■ TASK ■
Using the listing below, retype exactly the lines starting at the one with "<!-- secondary -->" and ending at the one with "<!-- rail casing -->", and include both.

■ EXERCISE DATA ■
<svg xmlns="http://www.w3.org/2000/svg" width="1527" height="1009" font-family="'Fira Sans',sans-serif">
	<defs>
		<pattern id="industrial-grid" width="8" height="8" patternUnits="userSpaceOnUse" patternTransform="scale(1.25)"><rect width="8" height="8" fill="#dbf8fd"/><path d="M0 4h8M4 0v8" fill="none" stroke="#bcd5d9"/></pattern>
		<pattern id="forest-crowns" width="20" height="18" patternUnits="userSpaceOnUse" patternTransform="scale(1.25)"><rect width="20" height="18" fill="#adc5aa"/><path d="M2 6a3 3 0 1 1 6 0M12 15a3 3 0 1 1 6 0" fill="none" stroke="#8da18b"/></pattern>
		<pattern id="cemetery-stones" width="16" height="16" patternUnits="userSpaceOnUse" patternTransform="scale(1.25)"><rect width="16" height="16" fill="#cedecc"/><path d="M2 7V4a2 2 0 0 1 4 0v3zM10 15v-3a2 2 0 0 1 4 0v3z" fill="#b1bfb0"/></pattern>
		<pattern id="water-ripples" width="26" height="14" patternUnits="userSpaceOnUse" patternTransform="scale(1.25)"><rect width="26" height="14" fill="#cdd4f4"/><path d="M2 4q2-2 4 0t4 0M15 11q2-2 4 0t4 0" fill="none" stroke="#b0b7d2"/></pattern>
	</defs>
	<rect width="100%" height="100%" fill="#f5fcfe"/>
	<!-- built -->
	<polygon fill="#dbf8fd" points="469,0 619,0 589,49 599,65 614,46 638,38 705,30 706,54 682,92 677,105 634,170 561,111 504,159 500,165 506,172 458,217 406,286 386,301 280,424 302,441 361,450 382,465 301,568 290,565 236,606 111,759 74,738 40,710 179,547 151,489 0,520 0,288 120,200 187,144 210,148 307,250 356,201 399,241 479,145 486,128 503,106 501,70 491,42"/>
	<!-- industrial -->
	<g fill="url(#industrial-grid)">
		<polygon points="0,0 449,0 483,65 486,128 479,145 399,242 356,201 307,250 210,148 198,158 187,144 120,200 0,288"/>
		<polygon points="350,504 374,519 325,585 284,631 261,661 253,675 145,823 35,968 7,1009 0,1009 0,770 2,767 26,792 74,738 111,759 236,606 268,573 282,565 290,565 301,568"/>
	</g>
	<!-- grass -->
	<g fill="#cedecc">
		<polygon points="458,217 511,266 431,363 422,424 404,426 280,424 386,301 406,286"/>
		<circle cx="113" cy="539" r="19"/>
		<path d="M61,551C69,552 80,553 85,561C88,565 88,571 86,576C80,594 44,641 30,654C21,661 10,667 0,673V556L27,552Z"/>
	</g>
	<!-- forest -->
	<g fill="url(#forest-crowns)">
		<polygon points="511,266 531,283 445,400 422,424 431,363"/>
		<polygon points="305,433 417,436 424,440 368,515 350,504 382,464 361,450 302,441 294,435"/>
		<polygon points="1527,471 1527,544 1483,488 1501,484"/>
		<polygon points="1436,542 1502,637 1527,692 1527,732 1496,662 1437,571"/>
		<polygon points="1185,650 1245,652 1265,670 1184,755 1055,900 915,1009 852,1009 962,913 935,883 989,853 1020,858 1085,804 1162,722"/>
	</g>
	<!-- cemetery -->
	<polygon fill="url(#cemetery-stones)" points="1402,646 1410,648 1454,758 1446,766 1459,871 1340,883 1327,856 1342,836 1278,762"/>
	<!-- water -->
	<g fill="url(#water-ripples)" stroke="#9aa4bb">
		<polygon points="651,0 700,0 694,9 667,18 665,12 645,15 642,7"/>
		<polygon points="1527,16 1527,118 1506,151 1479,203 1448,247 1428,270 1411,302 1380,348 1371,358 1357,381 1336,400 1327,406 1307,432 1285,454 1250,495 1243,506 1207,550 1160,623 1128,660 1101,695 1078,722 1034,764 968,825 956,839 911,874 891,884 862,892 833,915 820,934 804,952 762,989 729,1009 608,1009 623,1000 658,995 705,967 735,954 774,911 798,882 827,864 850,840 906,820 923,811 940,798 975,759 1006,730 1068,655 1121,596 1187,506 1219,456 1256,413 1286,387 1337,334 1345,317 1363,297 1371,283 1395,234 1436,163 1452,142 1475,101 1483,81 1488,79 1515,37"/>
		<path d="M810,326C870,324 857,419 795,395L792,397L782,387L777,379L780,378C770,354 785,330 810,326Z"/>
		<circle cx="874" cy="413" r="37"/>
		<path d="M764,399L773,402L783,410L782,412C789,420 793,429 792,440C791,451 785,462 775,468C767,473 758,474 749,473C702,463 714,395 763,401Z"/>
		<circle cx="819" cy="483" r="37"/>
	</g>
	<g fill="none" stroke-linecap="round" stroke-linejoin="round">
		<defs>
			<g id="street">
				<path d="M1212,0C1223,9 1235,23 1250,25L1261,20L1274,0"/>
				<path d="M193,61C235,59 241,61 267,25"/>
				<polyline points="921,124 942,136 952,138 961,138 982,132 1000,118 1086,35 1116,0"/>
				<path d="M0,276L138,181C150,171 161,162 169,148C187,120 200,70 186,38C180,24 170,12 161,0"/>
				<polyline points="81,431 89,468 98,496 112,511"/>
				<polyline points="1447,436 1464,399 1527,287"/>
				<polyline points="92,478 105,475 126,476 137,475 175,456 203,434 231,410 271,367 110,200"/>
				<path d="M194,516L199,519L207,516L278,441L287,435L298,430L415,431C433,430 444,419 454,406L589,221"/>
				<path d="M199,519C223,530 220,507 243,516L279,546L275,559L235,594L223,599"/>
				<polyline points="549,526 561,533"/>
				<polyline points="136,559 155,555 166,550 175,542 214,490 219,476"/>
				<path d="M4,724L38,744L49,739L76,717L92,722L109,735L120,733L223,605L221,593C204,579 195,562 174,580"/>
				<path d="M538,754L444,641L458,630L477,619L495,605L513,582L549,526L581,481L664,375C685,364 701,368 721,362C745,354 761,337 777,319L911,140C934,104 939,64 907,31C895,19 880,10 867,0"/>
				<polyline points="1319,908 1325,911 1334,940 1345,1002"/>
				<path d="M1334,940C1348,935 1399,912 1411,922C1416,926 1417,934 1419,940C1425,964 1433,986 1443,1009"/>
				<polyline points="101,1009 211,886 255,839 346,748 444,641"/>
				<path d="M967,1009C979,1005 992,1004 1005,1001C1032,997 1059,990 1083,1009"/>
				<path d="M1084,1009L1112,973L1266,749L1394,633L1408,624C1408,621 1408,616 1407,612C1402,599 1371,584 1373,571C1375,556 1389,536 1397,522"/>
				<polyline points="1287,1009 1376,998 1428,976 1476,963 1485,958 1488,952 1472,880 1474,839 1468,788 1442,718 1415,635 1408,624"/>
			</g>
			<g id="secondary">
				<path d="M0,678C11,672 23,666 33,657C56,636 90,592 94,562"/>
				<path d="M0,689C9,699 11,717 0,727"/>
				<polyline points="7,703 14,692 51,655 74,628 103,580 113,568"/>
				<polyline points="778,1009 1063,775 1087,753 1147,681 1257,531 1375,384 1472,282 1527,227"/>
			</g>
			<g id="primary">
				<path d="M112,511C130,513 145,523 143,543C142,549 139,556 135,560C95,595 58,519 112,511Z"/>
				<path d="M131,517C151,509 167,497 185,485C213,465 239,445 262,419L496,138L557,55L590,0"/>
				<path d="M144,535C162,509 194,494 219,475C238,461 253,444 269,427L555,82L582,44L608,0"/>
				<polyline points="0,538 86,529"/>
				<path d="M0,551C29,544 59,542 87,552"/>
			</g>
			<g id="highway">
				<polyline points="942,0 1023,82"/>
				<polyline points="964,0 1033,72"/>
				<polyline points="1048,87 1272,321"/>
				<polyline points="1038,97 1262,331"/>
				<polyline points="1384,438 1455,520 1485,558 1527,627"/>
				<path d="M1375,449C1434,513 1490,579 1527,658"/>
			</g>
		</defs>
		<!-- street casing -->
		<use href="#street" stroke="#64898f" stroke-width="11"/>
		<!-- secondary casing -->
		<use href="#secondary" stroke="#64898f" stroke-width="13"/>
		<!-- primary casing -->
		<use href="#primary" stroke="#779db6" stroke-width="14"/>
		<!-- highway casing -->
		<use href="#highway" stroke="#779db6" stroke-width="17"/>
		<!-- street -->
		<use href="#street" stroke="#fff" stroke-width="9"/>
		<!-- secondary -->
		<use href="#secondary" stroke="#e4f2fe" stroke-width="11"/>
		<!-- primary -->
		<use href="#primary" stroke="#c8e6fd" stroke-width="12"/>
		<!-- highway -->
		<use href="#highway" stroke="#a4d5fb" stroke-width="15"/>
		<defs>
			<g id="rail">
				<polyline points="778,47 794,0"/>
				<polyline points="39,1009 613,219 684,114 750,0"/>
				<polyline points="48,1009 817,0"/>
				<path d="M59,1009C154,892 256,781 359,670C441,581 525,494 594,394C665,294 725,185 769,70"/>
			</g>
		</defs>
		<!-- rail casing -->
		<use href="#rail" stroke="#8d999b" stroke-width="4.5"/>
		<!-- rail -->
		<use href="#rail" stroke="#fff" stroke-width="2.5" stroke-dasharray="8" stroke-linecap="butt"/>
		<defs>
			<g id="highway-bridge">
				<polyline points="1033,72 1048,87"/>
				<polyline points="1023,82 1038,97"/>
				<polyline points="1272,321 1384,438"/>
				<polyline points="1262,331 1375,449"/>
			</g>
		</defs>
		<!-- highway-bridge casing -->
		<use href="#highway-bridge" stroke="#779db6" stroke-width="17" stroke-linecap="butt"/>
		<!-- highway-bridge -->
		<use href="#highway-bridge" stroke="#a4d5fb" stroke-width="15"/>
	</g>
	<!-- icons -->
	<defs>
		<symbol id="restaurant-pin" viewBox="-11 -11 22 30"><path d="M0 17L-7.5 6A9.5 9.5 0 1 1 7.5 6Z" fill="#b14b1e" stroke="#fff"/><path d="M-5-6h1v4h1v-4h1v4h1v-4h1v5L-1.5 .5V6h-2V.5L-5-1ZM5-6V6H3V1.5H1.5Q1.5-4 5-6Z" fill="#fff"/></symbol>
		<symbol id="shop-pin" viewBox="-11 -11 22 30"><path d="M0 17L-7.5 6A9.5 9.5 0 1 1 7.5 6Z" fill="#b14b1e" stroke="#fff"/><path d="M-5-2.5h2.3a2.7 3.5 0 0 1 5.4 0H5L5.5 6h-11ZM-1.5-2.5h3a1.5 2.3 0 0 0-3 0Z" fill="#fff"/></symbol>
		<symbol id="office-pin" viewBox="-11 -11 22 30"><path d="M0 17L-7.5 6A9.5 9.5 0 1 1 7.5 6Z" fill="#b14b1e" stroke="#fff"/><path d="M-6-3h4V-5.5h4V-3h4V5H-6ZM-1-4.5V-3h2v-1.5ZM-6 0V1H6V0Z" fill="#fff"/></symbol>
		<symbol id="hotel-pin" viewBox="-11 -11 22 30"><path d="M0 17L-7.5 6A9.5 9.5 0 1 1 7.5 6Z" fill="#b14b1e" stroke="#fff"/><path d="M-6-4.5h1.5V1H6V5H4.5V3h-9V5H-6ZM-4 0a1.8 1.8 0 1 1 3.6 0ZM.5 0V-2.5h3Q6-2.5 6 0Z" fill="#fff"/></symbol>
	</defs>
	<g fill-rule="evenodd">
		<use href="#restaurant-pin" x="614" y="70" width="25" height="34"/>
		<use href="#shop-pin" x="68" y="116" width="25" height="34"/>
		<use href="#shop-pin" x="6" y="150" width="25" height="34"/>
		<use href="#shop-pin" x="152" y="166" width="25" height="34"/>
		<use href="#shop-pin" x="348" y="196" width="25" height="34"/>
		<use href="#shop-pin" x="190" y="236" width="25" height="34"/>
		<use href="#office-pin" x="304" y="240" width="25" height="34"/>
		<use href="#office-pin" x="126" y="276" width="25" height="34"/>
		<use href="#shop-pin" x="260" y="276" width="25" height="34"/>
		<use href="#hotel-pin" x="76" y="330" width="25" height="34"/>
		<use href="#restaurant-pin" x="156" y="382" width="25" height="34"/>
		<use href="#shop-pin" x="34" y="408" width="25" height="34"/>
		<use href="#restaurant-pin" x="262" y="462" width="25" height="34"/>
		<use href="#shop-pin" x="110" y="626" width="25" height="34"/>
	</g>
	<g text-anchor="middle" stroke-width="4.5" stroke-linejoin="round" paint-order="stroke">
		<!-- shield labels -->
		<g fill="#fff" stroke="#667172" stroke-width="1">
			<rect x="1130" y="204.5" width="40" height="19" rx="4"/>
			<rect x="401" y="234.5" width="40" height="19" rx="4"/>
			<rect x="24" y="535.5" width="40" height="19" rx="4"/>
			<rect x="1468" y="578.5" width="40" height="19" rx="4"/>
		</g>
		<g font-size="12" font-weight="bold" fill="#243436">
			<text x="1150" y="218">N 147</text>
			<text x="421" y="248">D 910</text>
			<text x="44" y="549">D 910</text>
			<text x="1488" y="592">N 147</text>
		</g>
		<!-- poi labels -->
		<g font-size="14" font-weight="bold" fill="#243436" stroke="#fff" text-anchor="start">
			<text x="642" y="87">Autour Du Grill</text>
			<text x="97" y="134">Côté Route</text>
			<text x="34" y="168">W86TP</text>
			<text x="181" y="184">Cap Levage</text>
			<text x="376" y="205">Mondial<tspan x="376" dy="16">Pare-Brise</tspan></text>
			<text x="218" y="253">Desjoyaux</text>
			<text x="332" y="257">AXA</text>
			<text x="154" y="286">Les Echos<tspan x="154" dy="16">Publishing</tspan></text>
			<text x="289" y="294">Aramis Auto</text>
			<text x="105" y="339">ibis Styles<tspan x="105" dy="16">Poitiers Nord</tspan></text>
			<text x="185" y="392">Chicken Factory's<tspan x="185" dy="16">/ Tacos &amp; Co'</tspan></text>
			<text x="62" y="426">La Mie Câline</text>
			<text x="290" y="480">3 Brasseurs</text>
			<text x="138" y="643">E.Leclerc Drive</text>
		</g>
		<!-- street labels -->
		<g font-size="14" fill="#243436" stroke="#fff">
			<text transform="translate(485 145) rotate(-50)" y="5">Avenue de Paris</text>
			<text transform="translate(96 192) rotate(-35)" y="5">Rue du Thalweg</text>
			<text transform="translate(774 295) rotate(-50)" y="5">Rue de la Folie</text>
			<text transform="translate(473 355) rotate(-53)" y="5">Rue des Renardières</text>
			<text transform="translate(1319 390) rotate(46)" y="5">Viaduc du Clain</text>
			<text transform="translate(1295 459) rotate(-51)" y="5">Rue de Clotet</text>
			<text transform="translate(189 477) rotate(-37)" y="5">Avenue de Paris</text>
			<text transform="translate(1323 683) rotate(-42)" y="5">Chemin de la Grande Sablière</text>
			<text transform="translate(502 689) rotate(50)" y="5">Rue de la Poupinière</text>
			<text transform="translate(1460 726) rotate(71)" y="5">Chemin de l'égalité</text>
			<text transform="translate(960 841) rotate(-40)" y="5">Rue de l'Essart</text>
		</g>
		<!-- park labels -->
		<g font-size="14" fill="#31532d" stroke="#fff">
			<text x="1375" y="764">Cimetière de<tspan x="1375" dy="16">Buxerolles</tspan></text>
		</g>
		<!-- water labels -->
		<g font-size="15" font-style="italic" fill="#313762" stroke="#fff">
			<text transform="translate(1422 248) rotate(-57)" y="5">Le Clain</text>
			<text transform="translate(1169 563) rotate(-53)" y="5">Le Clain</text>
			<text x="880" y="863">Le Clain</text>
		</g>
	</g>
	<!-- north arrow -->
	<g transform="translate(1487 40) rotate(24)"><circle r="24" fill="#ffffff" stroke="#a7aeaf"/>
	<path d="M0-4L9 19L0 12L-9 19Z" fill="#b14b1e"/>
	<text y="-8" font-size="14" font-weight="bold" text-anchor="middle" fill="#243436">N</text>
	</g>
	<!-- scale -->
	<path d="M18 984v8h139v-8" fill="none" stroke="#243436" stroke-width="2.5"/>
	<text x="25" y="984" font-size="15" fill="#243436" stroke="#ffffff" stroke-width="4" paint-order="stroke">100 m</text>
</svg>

■ OUTPUT OF THE EXERCISE ■
		<!-- secondary -->
		<use href="#secondary" stroke="#e4f2fe" stroke-width="11"/>
		<!-- primary -->
		<use href="#primary" stroke="#c8e6fd" stroke-width="12"/>
		<!-- highway -->
		<use href="#highway" stroke="#a4d5fb" stroke-width="15"/>
		<defs>
			<g id="rail">
				<polyline points="778,47 794,0"/>
				<polyline points="39,1009 613,219 684,114 750,0"/>
				<polyline points="48,1009 817,0"/>
				<path d="M59,1009C154,892 256,781 359,670C441,581 525,494 594,394C665,294 725,185 769,70"/>
			</g>
		</defs>
		<!-- rail casing -->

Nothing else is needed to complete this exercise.